Masyarakat Indonesia merupakan negara yang memiliki banyak kebudayaan, serta memiliki wilayah yang sangat luas. Wilayah yang luas tersebut menyebabkan interaksi dan integrasi ekonomi sulit merata, sehingga terdapat tumpang tindih kesejahteraan masyarakat. Ini sangat rentan sebagai awal rasa ketidakpuasan yang berpotensi menjadi konflik. Kondisi tersebut di atas dilengkapi pula dengan sistem pemerintahan yang kurang memperhatikan pembangunan kemanusiaan para era terdahulu, kebijakan Negara Indonesia didominasi oleh kepentingan ekonomi dan stabilitas nasional. Sektor pendidikan politik dan pembinaan bangsa kurang mendapat perhatian. Perbedaan suku, agama, RAS, dan antargolongan (SARA) sebagai kondisi nyata yang diwarisi turun temurun, yang merupakan unsur-unsur kekayaan yang mewarnai khasanah budaya bangsa, menjadi momok yang menakutkan, sekaligus ancaman potensial bagi eksistensi bangsa dan menipisnya rasa nasionalisme.
Menurut Thomas Lickona (1992), ada sepuluh tanda dari perilaku manusia yang menunjukkan arah kehancuran suatu bangsa, yaitu: 1) Meningkatnya kekerasan di kalangan remaja, 2) Ketidakjujuran yang membudaya, 3) Semakin tingginya rasa tidak hormat kepada orangtua, guru dan pemimpin, 4) Pengaruh peer group terhadap tindak kekerasan, 5) Meningkatnya kecurigaan dan kebencian, 6) Penggunaan bahasa yang memburuk, 7) Penurunan etos kerja, 8) Menurunnya rasa tanggung jawab sosial individu dan warga negara, 9) Meningginya perilaku merusak diri, 10) Semakin hilangnya pedoman moral. Dari sepuluh yang disebutkan diatas, sebenarnya sudah terlihat dan terjadi di Indonesia. Misalnya saja perkelahian pelajar dan mahasiswa; masih banyak orangtua, guru dan para pemimpin yang melakukan tindakan tidak terpuji dan menghilangkan rasa hormat anak pada mereka dan masih banyak lagi masalah yang terjadi di negara ini
Haviland mengatakan bahwa multikultural dapat diartikan sebagai pluralitas kebudayaan dan agama Memelihara pluralitas akan tercapai kehidupan yang ramah dan menciptakan kedamaian. Pluralitas kebudayaan adalah interaksi sosial dan politik antara orang-orang yang berbeda cara hidup dan berpikirnya dalam suatu masyarakat. Secara ideal, pluralisme kebudayaan multikulturalisme berarti penolakan terhadap kefanatikan, purbasangka, rasialisme, tribalisme, dan menerima secara inklusif keanekaragaman yang ada (Haviland, 1988). Sehingga menurut penulis peran pemuda sangatlah besar dalam hal ini, pemuda harus menjadi agen dalam hal ini. Tetapi walaupun ini dianggap sebuah hal yang tidak berlebihan tetapi, sebagai manusia sosial juga harus bisa saling menghargai sesama.
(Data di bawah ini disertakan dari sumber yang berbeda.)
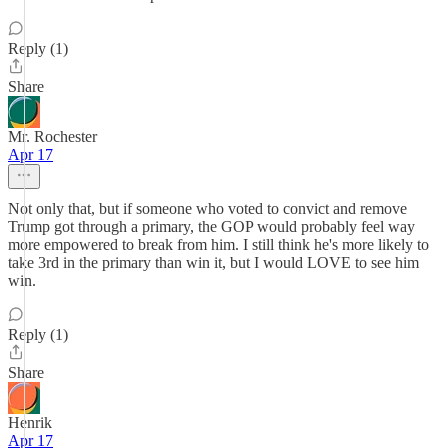
Reply (1)
Share
Mr. Rochester
Apr 17
Not only that, but if someone who voted to convict and remove
Trump got through a primary, the GOP would probably feel way
more empowered to break from him. I still think he's more likely to
take 3rd in the primary than win it, but I would LOVE to see him
win.
Reply (1)
Share
Henrik
Apr 17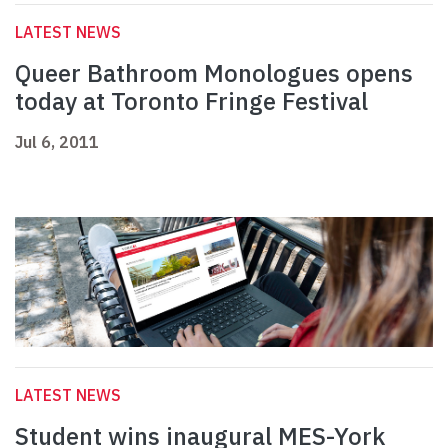
LATEST NEWS
Queer Bathroom Monologues opens
today at Toronto Fringe Festival
Jul 6, 2011
LATEST NEWS
Student wins inaugural MES-York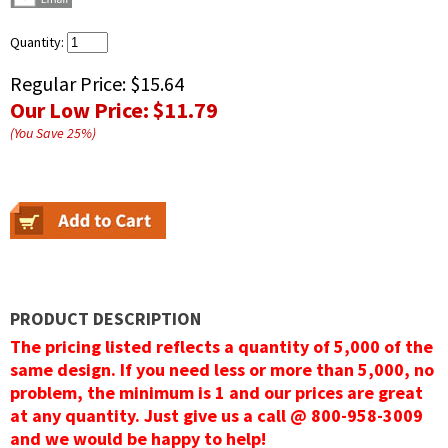
Quantity:
Regular Price:
$15.64
Our Low Price:
$11.79
(You Save
25
%
)
PRODUCT DESCRIPTION
The pricing listed reflects a quantity of 5,000 of the
same design. If you need less or more than 5,000, no
problem, the minimum is 1 and our prices are great
at any quantity. Just give us a call @ 800-958-3009
and we would be happy to help!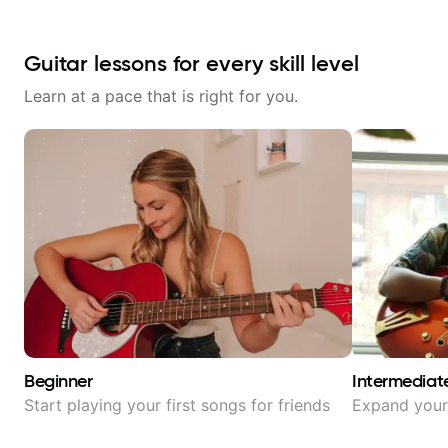
Guitar lessons for every skill level
Learn at a pace that is right for you.
Beginner
Intermediat
Start playing your first songs for friends
Expand your 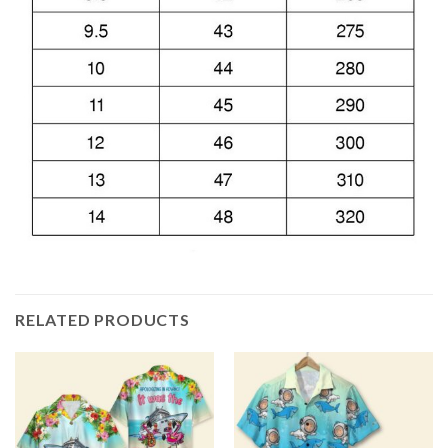
RELATED PRODUCTS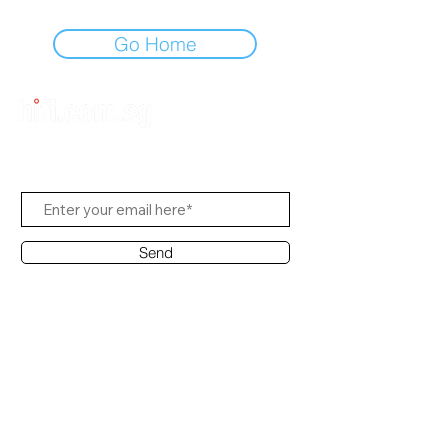
Go Home
Subscribe to Us
Send
Contact Office
Customer Service:
(65) 8951 4486
info@hifi.com.sg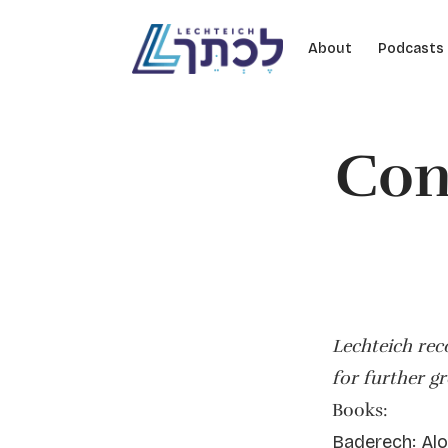
Skip to content
About
Podcasts
Con
Lechteich re
for further g
Books:
Baderech: Alo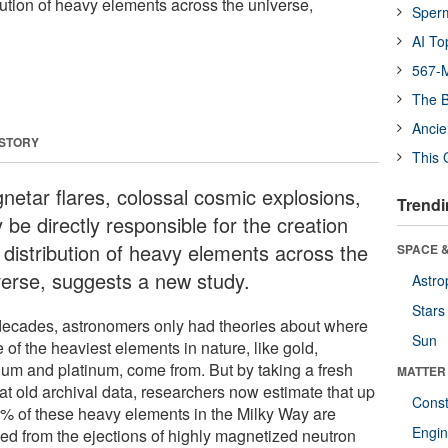
bution of heavy elements across the universe,
Sper
AI To
567-M
The B
Ancie
 STORY
This 
netar flares, colossal cosmic explosions,
Trendi
be directly responsible for the creation
 distribution of heavy elements across the
SPACE &
verse, suggests a new study.
Astro
Stars
decades, astronomers only had theories about where
Sun
of the heaviest elements in nature, like gold,
ium and platinum, come from. But by taking a fresh
MATTER
at old archival data, researchers now estimate that up
Const
0% of these heavy elements in the Milky Way are
Engin
ved from the ejections of highly magnetized neutron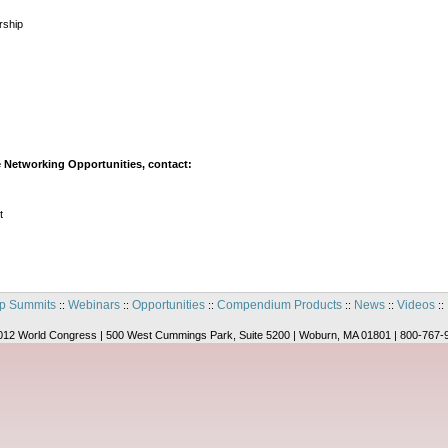
rship
 Networking Opportunities, contact:
t
p Summits
Webinars
Opportunities
Compendium Products
News
Videos
::
::
::
::
::
::
012 World Congress | 500 West Cummings Park, Suite 5200 | Woburn, MA 01801 | 800-767-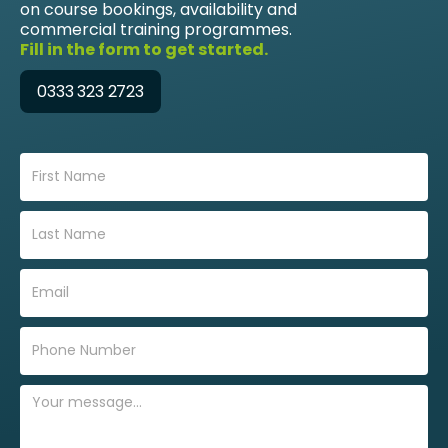
on course bookings, availability and
commercial training programmes.
Fill in the form to get started.
0333 323 2723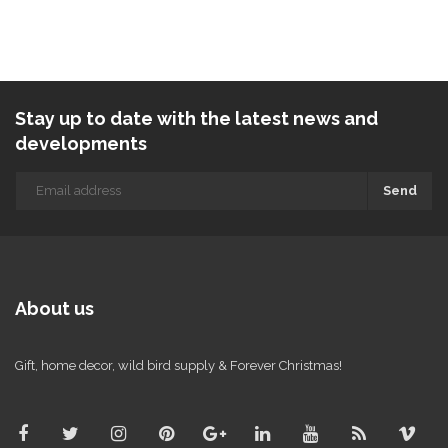
Stay up to date with the latest news and
developments
Send
About us
Gift, home decor, wild bird supply & Forever Christmas!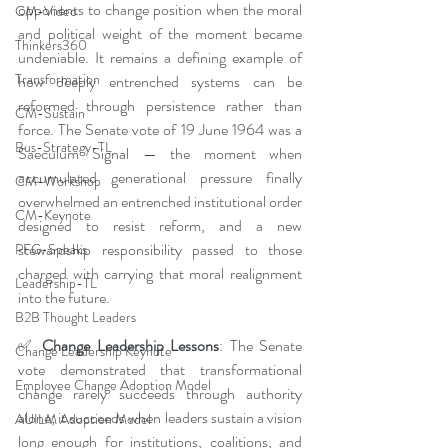
opponents to change position when the moral 
CM-Video
and political weight of the moment became 
Thinkers360
undeniable. It remains a defining example of 
Transformation
how deeply entrenched systems can be 
reformed through persistence rather than 
CM-Sustain
force. The Senate vote of 19 June 1964 was a 
Bus-Strategy-TL
Saeculum Signal — the moment when 
accumulated generational pressure finally 
CM-Workshop
overwhelmed an entrenched institutional order 
CM-Keynote
designed to resist reform, and a new 
stewardship responsibility passed to those 
PFG-Speaks
charged with carrying that moral realignment 
Leadership-TL
into the future.
B2B Thought Leaders
✅
 Change Leadership Lessons
: The Senate 
Change Leadership Keynote
vote demonstrated that transformational 
Employee Change Adoption Model
change rarely succeeds through authority 
alone; it succeeds when leaders sustain a vision 
AUILM Adoption Model
long enough for institutions, coalitions, and 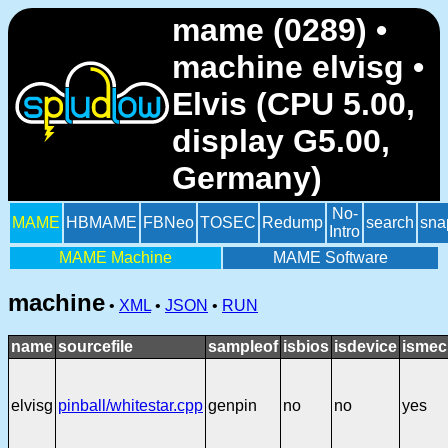
mame (0289) •
machine elvisg •
Elvis (CPU 5.00,
display G5.00,
Germany)
No-
MAME
HBMAME
FBNeo
TOSEC
Redump
search
sna
Intro
MAME Machine
MAME Software
machine
•
XML
•
JSON
•
RUN
name
sourcefile
sampleof
isbios
isdevice
ismec
elvisg
pinball/whitestar.cpp
genpin
no
no
yes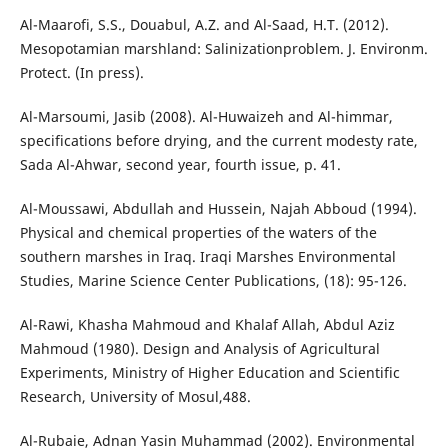
Al-Maarofi, S.S., Douabul, A.Z. and Al-Saad, H.T. (2012).
Mesopotamian marshland: Salinizationproblem. J. Environm.
Protect. (In press).
Al-Marsoumi, Jasib (2008). Al-Huwaizeh and Al-himmar,
specifications before drying, and the current modesty rate,
Sada Al-Ahwar, second year, fourth issue, p. 41.
Al-Moussawi, Abdullah and Hussein, Najah Abboud (1994).
Physical and chemical properties of the waters of the
southern marshes in Iraq. Iraqi Marshes Environmental
Studies, Marine Science Center Publications, (18): 95-126.
Al-Rawi, Khasha Mahmoud and Khalaf Allah, Abdul Aziz
Mahmoud (1980). Design and Analysis of Agricultural
Experiments, Ministry of Higher Education and Scientific
Research, University of Mosul,488.
Al-Rubaie, Adnan Yasin Muhammad (2002). Environmental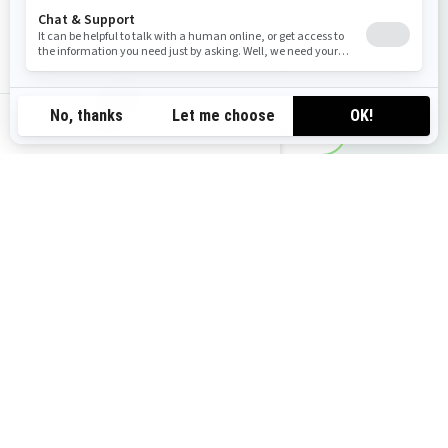
Get a quote
View local offers
gb-en
Request a demo ride
Find your dealer
You may also like
2026 GTR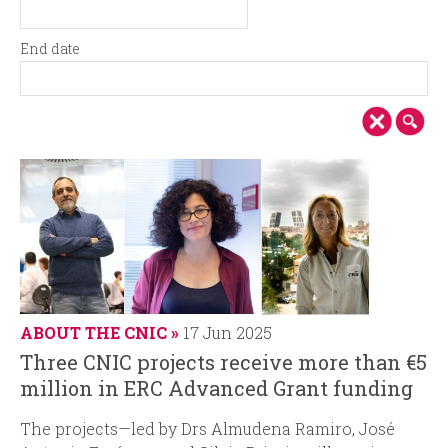
i
r
S
D
t
a
n
m
End date
a
t
E
D
r
e
c
n
a
t
d
t
d
i
d
e
a
a
t
p
t
e
e
a
l
ABOUT THE CNIC
17 Jun 2025
Three CNIC projects receive more than €5
million in ERC Advanced Grant funding
The projects—led by Drs Almudena Ramiro, José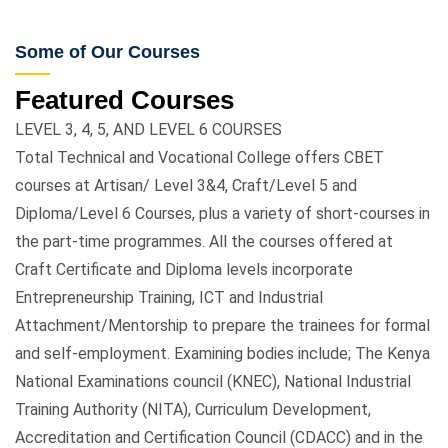
Some of Our Courses
Featured Courses
LEVEL 3, 4, 5, AND LEVEL 6 COURSES
Total Technical and Vocational College offers CBET
courses at Artisan/ Level 3&4, Craft/Level 5 and
Diploma/Level 6 Courses, plus a variety of short-courses in
the part-time programmes. All the courses offered at
Craft Certificate and Diploma levels incorporate
Entrepreneurship Training, ICT and Industrial
Attachment/Mentorship to prepare the trainees for formal
and self-employment. Examining bodies include; The Kenya
National Examinations council (KNEC), National Industrial
Training Authority (NITA), Curriculum Development,
Accreditation and Certification Council (CDACC) and in the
Pendidikan multikulturalisme harus diterapkan dalam proses pembelajaran melalui proses pembiasaan, pembelajaran multikultural dilakukan dengan pembentukan pola pikir, sikap, tindakan, dan pembiasaan sehingga muncul kesadaran nasional keindonesiaan. Karakter keindonesiaan tersebut meliputi: kesadaran kebanggaan sebagai bangsa, kemandirian dan keberanian sebagai bangsa, kesadaran kehormatan sebagai bangsa, kesadaran melawan penjajahan, kesadaran berkorban demi bangsa, kesadaran nasionalisme bangsa lain, dan kesadaran kedaerahan menuju kebangsaan. Terwujudnya karakter keindonesiaan tersebut menjadi landasan kuat sebagai ciri khas manusia Indonesia yang kuat. Kekuatan keindonesiaan ini menjadi energi besar untuk menjadi Indonesia sebagai bangsa besar di tengah percaturan bangsa-bangsa di dunia. Bangsa besar hanya dapat diwujudkan melalui karakter manusia yang kuat. Karakter keindonesiaan melalui pendidikan multikulturalisme inilah salah satu harapan menuju Indonesia besar di masa depan.